大衆魚の代表格・マイワシの水揚げ量が徳島県で激減している。農林水産省の統計によると、近年はピーク時に比べて1000分の1から数百分の1で推移。全国的には個体数が回復傾向にあるものの、徳島近海では下げ止まりの状況だ。鹿児島県沖にあった産卵場が何らかの理由でなくなったのが原因とみられ、回復の見通しは不透明だという。

 徳島近海のマイワシの漁獲量は1970、80年代がピークで、79年には4万2600トンの水揚げがあった。しかし、90年代に入ると漁獲量は安定せず、過去50年で最も少なかった2013年は45トン、17年は約100トン(速報値)にとどまった。

 全国の水揚げ量は1988年の約450万トンをピークに海水温の上昇などで年々減り続け、2005年には約3万トンまで減少した。近年は三重県以東の個体数が増えるなど回復傾向だが、徳島近海では瀬戸内海から季節回遊のある鳴門市の一部を除き低迷している。

 阿南市の離島伊島では、かつてほぼ1年中大量のマイワシが回遊していた。
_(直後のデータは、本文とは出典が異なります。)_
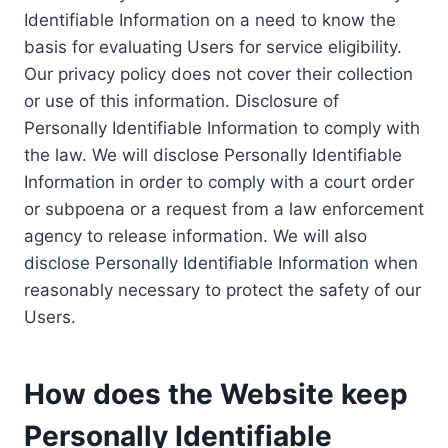
Identifiable Information on a need to know the
basis for evaluating Users for service eligibility.
Our privacy policy does not cover their collection
or use of this information. Disclosure of
Personally Identifiable Information to comply with
the law. We will disclose Personally Identifiable
Information in order to comply with a court order
or subpoena or a request from a law enforcement
agency to release information. We will also
disclose Personally Identifiable Information when
reasonably necessary to protect the safety of our
Users.
How does the Website keep
Personally Identifiable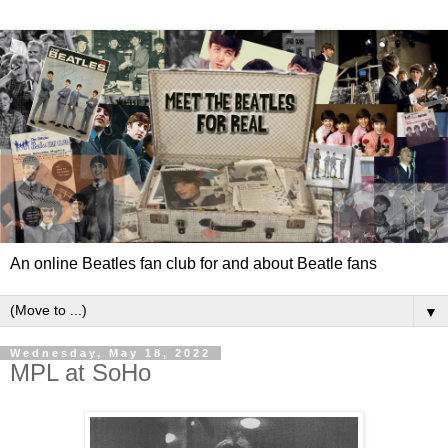
An online Beatles fan club for and about Beatle fans
▼
Wednesday, May 18, 2022
MPL at SoHo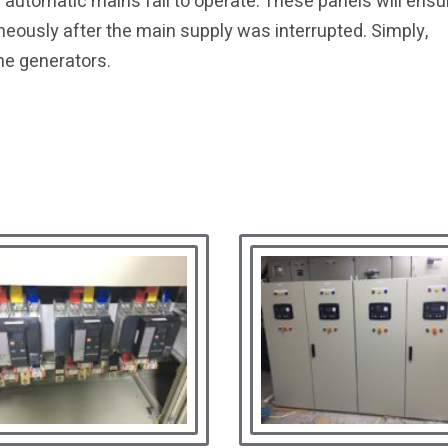
automatic mains fail to operate. These panels will ensu
neously after the main supply was interrupted. Simply,
he generators.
現在は春の一時期に回遊があるだけで、補食するハマチなどの魚も減少したという。

 64年間漁師を続ける岡本新三郎さん(79)は「40年ほど前は港内に入り込んだ大量のマイワシが陸に打ち上がっていたが、最近はそんな光景は見なくなった。マイワシが多いと大型魚も増え、漁もにぎわっていたのだが」と振り返る。

 国立研究開発法人水産研究・教育機構中央水産研究所(横浜市)によると、マイワシは関東から九州の太平洋側沿岸で産卵し、成長すると水温の低い北へ回遊する。近年の研究で、鹿児島県沖にあった産卵場がなくなったことが分かっており、これが四国沖での回遊の減少につながったとみられている。産卵場がなくなった理由は分かっていない。

 県水産研究課は「高知県の土佐湾にも産卵場があるため年によって個体数が増えることはあるが、徳島近海は幼魚が中心となっている。『海の肥やし』とも言われる魚だけに資源が回復してくれればいいのだが」としている。